(Task to complete) Print the full article below on how insecticides used on flowering crops affect bumblebees, word for word.

New study shows insecticides used on flowering crops have major impacts on bumblebees

The ongoing decline in wild bumblebee populations has caused worldwide concern, with evidence suggesting that the loss of critical pollination services could lead to a decrease in crop yields and the loss of many wildflower species. A number of reasons for the decline have been suggested and debated, but research from the University of Stirling, published in the journal Science last week, provides new evidence that pesticides used on flowering crops are having a significant effect.

The study, carried out by Dr Penelope Whitehorn and Steph O’Connor and supervised by Professor Dave Goulson at the University of Stirling, investigated the effects of neonicotinoid insecticides used as a seed dressing on flowering crops such as oilseed rape and sunflowers. These insecticides are systemic, travelling through the plant and occurring at low levels in nectar and pollen.

Findings reveal that bumblebee nests exposed to these low levels for just two weeks grew more slowly as a result, and showed an 85% reduction in the number of new queens they produced. Prof Goulson notes “Our work suggests that trace exposures of our wild bees to insecticides is having a major impact on their populations. Only queen bumblebees survive the winter to build new nests in the spring, so reducing the number produced by 85% means far fewer nests the following year. Repeated year on year, the long term cumulative effects are likely to be profound.”

(Stored dataset items)
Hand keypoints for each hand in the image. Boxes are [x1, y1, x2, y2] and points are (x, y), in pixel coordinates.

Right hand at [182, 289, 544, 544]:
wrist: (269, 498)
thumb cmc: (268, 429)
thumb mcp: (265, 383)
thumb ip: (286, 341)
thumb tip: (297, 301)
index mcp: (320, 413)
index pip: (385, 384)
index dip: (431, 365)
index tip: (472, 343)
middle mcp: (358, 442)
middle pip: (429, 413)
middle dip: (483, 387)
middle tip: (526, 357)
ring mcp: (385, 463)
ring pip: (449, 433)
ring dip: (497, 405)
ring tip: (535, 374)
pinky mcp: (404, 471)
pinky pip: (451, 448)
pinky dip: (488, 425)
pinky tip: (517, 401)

* * *

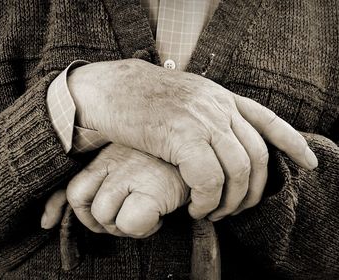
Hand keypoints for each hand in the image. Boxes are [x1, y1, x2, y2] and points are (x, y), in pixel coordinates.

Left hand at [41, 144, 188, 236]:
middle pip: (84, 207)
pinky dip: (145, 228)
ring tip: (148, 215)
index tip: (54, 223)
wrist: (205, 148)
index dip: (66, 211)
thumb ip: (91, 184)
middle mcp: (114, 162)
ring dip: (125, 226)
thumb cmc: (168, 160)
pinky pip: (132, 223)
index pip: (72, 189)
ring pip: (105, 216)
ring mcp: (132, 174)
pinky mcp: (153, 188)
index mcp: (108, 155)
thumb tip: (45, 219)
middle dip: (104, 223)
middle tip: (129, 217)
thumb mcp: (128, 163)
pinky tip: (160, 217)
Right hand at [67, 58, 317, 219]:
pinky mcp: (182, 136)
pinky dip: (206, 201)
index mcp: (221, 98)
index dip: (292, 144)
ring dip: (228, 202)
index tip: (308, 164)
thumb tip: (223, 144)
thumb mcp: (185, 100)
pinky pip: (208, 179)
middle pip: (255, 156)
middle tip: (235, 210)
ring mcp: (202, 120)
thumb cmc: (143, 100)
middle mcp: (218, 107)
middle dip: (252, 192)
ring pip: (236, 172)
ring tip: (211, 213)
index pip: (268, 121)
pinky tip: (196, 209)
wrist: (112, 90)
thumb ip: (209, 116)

(Answer space)
New study shows insecticides used on flowering crops have major impacts on bumblebees

The ongoing decline in wild bumblebee populations has caused worldwide concern, with evidence suggesting that the loss of critical pollination services could lead to a decrease in crop yields and the loss of many wildflower species. A number of reasons for the decline have been suggested and debated, but research from the University of Stirling, published in the journal Science last week, provides new evidence that pesticides used on flowering crops are having a significant effect.

The study, carried out by Dr Penelope Whitehorn and Steph O’Connor and supervised by Professor Dave Goulson at the University of Stirling, investigated the effects of neonicotinoid insecticides used as a seed dressing on flowering crops such as oilseed rape and sunflowers. These insecticides are systemic, travelling through the plant and occurring at low levels in nectar and pollen.

Findings reveal that bumblebee nests exposed to these low levels for just two weeks grew more slowly as a result, and showed an 85% reduction in the number of new queens they produced. Prof Goulson notes “Our work suggests that trace exposures of our wild bees to insecticides is having a major impact on their populations. Only queen bumblebees survive the winter to build new nests in the spring, so reducing the number produced by 85% means far fewer nests the following year. Repeated year on year, the long term cumulative effects are likely to be profound.”